TASK DIRECTIONS:
Identify and copy every line of the listing below that contains the string "filled", treating uppercase and lowercase as different.

PROVIDED DATA:

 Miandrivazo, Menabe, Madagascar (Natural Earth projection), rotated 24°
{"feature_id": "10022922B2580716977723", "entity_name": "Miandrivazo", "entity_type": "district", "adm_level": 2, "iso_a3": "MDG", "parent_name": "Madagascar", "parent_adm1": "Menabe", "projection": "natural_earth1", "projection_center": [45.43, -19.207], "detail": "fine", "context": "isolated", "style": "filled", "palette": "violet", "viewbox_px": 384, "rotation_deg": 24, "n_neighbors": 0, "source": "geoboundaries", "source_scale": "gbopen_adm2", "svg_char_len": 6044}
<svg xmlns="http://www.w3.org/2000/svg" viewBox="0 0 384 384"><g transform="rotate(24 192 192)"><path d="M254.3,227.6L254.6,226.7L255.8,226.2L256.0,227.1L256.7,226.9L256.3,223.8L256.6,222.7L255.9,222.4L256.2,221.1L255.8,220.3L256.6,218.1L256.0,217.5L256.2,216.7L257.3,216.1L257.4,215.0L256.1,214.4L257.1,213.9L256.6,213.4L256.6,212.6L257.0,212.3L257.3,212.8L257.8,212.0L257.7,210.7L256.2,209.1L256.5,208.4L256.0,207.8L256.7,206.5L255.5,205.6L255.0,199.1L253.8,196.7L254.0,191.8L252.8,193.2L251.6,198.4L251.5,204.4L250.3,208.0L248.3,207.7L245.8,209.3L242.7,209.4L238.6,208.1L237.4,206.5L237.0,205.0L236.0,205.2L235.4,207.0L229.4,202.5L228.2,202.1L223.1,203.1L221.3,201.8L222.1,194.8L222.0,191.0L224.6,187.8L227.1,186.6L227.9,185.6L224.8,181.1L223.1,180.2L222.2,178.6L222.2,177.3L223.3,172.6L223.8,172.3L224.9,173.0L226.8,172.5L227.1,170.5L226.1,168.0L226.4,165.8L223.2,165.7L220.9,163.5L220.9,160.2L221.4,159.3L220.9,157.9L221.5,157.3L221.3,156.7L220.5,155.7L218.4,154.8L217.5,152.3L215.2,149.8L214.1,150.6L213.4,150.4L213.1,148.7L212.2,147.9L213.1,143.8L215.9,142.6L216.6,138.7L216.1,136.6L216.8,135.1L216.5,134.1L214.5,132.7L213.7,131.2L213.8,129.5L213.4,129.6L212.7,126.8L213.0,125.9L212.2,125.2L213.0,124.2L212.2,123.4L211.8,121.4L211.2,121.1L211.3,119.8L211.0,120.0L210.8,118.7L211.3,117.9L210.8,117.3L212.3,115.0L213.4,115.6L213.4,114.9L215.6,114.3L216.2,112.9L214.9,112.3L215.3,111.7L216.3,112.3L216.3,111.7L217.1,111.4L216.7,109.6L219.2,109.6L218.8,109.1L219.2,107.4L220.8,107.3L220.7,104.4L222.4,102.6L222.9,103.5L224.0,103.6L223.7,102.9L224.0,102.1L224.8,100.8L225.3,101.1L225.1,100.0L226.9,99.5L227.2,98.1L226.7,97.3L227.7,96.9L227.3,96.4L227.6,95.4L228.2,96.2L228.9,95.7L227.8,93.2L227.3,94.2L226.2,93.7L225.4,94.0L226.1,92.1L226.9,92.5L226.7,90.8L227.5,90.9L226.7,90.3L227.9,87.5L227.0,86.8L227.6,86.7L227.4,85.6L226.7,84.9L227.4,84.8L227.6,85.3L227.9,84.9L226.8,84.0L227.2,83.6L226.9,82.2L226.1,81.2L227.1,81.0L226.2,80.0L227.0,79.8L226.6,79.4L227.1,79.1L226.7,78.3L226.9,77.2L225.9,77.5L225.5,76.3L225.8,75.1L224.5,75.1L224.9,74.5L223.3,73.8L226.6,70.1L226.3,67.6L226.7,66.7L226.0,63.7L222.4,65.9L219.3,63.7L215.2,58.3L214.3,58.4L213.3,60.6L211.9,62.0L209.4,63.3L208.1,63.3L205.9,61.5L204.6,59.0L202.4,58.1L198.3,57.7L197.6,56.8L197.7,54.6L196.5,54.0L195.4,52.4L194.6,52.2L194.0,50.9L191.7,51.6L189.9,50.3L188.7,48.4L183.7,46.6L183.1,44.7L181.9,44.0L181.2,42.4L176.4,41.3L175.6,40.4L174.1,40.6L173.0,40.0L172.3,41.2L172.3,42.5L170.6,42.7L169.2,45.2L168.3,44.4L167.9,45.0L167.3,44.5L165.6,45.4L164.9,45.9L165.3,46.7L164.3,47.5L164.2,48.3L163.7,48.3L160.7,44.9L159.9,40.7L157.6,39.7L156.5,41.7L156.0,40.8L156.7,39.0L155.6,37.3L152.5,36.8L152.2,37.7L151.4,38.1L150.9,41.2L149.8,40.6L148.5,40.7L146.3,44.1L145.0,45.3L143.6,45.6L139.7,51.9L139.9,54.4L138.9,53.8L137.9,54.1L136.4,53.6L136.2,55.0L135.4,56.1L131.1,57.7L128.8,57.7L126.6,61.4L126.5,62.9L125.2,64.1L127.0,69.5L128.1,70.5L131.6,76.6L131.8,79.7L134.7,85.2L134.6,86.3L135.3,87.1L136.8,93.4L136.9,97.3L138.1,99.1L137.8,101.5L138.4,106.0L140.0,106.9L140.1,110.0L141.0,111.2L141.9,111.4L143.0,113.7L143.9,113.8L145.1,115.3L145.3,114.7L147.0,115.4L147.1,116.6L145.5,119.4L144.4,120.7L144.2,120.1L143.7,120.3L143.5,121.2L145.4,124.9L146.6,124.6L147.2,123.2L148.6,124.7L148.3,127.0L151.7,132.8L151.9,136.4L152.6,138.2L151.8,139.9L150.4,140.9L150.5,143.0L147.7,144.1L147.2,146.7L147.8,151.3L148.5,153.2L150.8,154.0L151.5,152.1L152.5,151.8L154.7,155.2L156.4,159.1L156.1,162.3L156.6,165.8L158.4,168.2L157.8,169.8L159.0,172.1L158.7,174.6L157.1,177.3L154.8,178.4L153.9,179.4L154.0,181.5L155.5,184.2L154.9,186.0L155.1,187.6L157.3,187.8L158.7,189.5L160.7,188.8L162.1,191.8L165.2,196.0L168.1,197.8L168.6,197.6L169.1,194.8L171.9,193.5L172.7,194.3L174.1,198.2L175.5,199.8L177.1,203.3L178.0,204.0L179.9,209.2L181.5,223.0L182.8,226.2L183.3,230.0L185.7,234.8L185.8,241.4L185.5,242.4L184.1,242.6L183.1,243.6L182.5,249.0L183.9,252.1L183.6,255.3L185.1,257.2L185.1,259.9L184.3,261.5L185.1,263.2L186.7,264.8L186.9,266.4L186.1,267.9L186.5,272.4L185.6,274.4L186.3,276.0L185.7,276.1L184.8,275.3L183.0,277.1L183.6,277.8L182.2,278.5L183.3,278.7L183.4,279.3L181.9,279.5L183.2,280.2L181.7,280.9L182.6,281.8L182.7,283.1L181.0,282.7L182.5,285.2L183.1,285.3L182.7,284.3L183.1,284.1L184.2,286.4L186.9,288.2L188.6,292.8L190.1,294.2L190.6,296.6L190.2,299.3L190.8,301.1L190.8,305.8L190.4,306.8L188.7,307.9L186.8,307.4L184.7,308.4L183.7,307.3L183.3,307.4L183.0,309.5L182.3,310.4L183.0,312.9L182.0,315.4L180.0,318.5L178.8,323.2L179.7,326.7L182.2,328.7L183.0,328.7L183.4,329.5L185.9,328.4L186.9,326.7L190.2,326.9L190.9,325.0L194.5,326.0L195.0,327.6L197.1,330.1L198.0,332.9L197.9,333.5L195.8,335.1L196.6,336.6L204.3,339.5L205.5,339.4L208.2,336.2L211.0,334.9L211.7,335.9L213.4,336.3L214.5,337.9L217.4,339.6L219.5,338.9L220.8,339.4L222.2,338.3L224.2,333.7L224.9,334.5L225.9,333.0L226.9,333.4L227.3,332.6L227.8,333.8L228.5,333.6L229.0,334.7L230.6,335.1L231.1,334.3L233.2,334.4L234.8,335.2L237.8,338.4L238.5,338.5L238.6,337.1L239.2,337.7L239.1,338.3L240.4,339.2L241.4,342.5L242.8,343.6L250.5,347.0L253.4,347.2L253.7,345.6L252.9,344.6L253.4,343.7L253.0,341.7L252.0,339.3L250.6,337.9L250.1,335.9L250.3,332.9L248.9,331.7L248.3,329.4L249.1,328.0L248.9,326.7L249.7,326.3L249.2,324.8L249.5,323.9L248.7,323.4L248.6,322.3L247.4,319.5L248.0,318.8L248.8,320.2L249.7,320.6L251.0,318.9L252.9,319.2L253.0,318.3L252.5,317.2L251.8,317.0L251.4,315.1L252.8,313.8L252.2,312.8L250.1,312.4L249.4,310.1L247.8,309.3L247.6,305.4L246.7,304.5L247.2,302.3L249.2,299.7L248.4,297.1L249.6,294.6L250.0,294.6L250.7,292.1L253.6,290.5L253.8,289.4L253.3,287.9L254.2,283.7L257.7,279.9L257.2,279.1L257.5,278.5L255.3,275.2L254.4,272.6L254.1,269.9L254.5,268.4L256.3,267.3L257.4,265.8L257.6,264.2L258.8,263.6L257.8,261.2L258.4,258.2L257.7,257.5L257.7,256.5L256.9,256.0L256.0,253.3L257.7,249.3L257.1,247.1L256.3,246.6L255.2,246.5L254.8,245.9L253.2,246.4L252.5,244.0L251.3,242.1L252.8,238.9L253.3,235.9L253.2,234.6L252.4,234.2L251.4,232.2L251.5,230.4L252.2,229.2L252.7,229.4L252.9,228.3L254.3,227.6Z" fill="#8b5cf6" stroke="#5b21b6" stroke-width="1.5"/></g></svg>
==
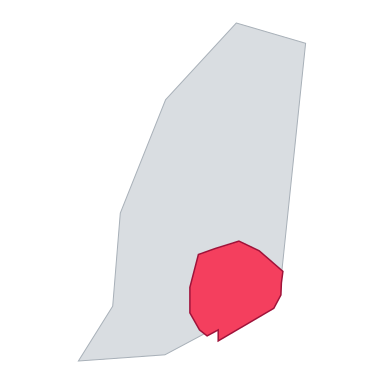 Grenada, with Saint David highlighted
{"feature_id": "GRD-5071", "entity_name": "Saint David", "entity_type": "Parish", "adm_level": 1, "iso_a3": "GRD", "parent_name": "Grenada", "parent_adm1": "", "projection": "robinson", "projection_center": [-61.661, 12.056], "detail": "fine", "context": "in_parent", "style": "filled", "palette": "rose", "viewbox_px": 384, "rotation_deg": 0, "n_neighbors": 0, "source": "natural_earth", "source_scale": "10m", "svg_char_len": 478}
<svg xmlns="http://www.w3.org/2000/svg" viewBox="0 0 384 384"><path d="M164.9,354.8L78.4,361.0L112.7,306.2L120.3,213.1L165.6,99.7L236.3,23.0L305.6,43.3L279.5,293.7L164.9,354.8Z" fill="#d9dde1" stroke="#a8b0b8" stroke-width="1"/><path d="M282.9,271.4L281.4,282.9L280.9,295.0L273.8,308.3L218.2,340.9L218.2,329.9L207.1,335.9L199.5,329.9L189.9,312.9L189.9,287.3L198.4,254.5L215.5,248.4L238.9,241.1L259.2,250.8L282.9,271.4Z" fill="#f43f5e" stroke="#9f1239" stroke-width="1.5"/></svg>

RESULT OF THIS EXERCISE:
{"feature_id": "10022922B2580716977723", "entity_name": "Miandrivazo", "entity_type": "district", "adm_level": 2, "iso_a3": "MDG", "parent_name": "Madagascar", "parent_adm1": "Menabe", "projection": "natural_earth1", "projection_center": [45.43, -19.207], "detail": "fine", "context": "isolated", "style": "filled", "palette": "violet", "viewbox_px": 384, "rotation_deg": 24, "n_neighbors": 0, "source": "geoboundaries", "source_scale": "gbopen_adm2", "svg_char_len": 6044}
{"feature_id": "GRD-5071", "entity_name": "Saint David", "entity_type": "Parish", "adm_level": 1, "iso_a3": "GRD", "parent_name": "Grenada", "parent_adm1": "", "projection": "robinson", "projection_center": [-61.661, 12.056], "detail": "fine", "context": "in_parent", "style": "filled", "palette": "rose", "viewbox_px": 384, "rotation_deg": 0, "n_neighbors": 0, "source": "natural_earth", "source_scale": "10m", "svg_char_len": 478}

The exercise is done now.